1774-08-08, de Voltaire [François Marie Arouet] à Claude Carloman de Rulhière.

Je vous remercie monsieur de tout mon cœur.
Placé entre votre Germanicus et votre Mecene vous ne dédaignez pas même un vieux Allobroge qui ne se voit depuis plus de vingt ans qu'entre Zuingle et Calvin, et dont la mémoire n'est guères à Paris qu'entre Freron et l'abbé Sabotier. Cependant j'aime toujours les bons vers passionément, comme si j'étais Français, comme si je soupais quelquefois entre vous et m. de Chamfort. Vous m'avez deux fois traitté selon mon goust; la première quand mon ami Tiriot m'envoya

Avez vous par hazard connu feu monsieur Daube
Qu'une ardeur de dispute éveillait avant l'aube?

la seconde quand vous m'avez gratifié vous même de votre épître sur le grand art de savoir se passer de fortune.
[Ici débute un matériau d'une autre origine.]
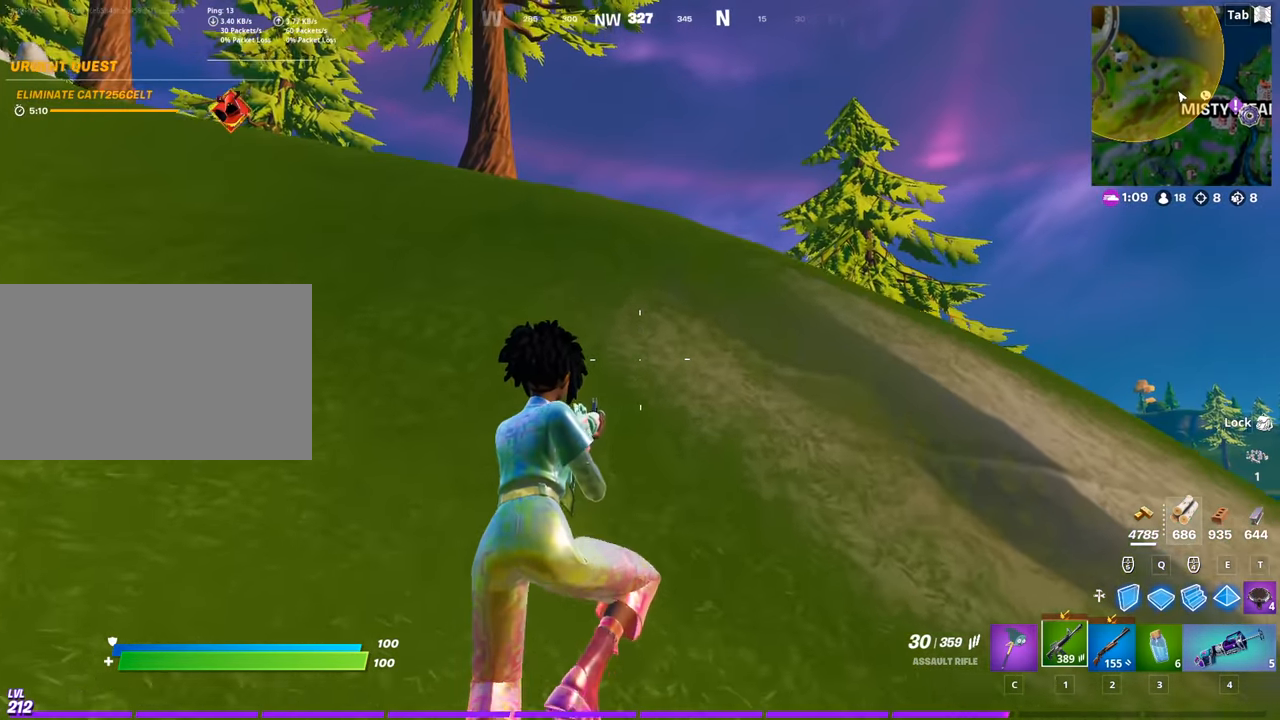
{"keys": [], "mouse": [], "mouse_move": "still", "events": [[50, "w", "up"]]}
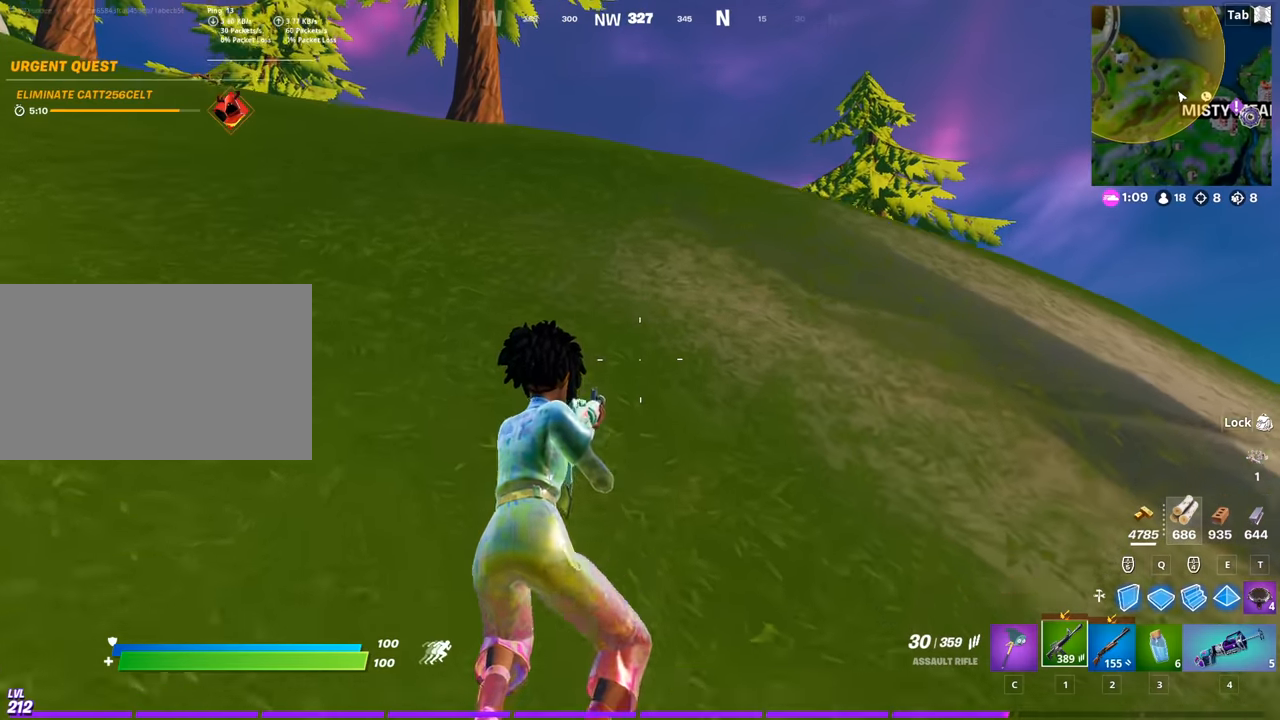
{"keys": [], "mouse": [], "mouse_move": "still", "events": []}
Vous avez rendu respectables
Les bons vers et la pauvreté;
L'ignorance et la vanité
Osaient les croire méprisables.

Vous direz à présent comme Horace,

Pauperies immunda procul, procul absit. Ego utrum
Nave ferar magna an parva ferar unus et idem.

Votre épître est comme elle doit être, et la satire sur la dispute était comme elle devait être. L'une était à la Boileau, et l'autre à la Chaulieu.

Il me semble qu'il se forme enfin un siècle: et pour peu que MONSIEUR s'en mêle le bon goust subsistera en France. Je m'y intéresse comme si j'étais encor de ce monde. Je ressemble aux vieilles catins qui ont toujours du goust pour leur premier métier.

Je ne savais pas que l'abbé Chappe eut été un philosophe si plaisant. J'ay son grand et gros livre, et j'ay pris son parti hardiment contre madame la princesse Sharkof ou Sarefok car je ne prononce pas les noms russes si bien que vous. Cette dame est pour le moins aussi plaisante que l'abbé Shappe.

Le vieux malade de Ferney est pénétré pour vous de l'estime la plus vraie, mais puisque vous dites que vous êtes avec respect mon très humble serviteur, pardi, je suis le vôtre avec plus de respect encore.